The acting sucks. For crying out loud, its an b-movie homage! Whether or not the bad acting is intentional or not doesn't detract from the atmosphere. You really get the feeling that you are watching a film from the 80s or early 70s.


The characters are unlikeable. Okay, so, you're right, this isn't a Tarantino or Coen or Allen film. You don't fall in love with the characters, nor do you need to. I didn't have too much of a problem with anyone. I was surprised that I started liking Brent, who initially seems to be the jackass of the group. Rider Strong's character isn't bad either, and I don't have a hardtime at all relating to him. The only problem I could see was with Jordan Ladd's part, but she exits from focus after a while.

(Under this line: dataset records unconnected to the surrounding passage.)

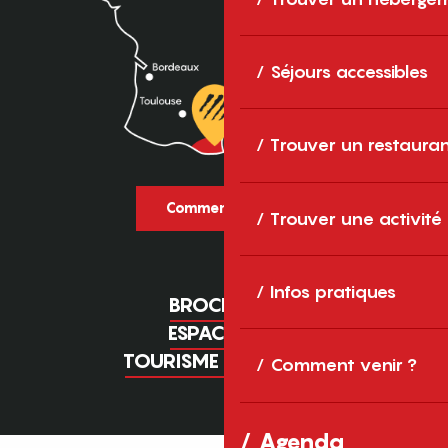
Séjours accessibles
Trouver un restaura
Comment venir ?
Trouver une activité
Infos pratiques
BROCHURES
ESPACE PRO
TOURISME D'AFFAIRES
Comment venir ?
Agenda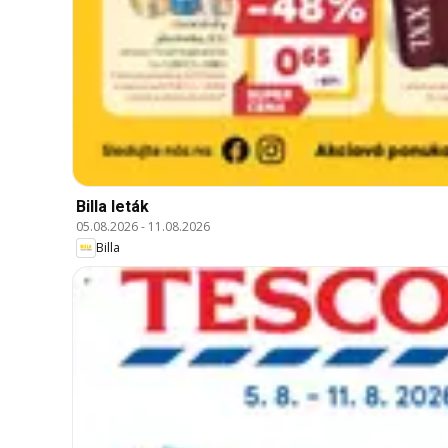
Billa leták
05.08.2026
-
11.08.2026
Billa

WTF is up with the Kung-Fu Pancakes scene? I don't know. And I don't really care. I thought it was really funny, and it seems to me to be an homage to films with unexplainable moments such as the popcorn scene in Troll 2, the bear-costume scene in The Shining (which is referenced later in Cabin Fever with the guy in the bunny suit), the deer-head scene in Evil Dead 2, the zombie vs. shark scene in Zombi 2, the tunnel scene in Willy Wonka and the Chocolate Factory, the candy-bar-ax scene in Friday the 13th Part IV, or the Kung-Fu scene from Pieces. So it's weird. Why have audiences gotten so nit-picky?

I love the film. Paired with The Devil's Rejects, Trick'r'Treat, Slither, and Shaun of the Dead, I may even consider it to be one of my favorites of the '00s. All I can say to audiences is, quit band-wagoning. I think that Alien was a little overpraised and Halloween III: Season of the Witch was destroyed because audiences can't form their own opinions and have to turn to critics for the answer.